▶ _TASK MATERIAL_:
------------------------------------

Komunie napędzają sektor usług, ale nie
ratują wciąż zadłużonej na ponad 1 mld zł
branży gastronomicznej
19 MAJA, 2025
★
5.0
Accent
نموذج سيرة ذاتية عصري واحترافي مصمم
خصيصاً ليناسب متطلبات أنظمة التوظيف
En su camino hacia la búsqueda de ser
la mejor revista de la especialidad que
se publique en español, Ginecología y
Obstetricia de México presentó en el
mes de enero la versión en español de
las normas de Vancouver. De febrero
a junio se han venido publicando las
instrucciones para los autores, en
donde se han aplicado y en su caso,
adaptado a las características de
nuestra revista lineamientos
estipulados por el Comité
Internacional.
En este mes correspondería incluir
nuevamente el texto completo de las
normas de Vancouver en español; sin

------------------------------------

▶ _TO DO_: Working through the records, copy each line in which the word "revista" appears.

▶ _WRITTEN REPLY_:
la mejor revista de la especialidad que
nuestra revista lineamientos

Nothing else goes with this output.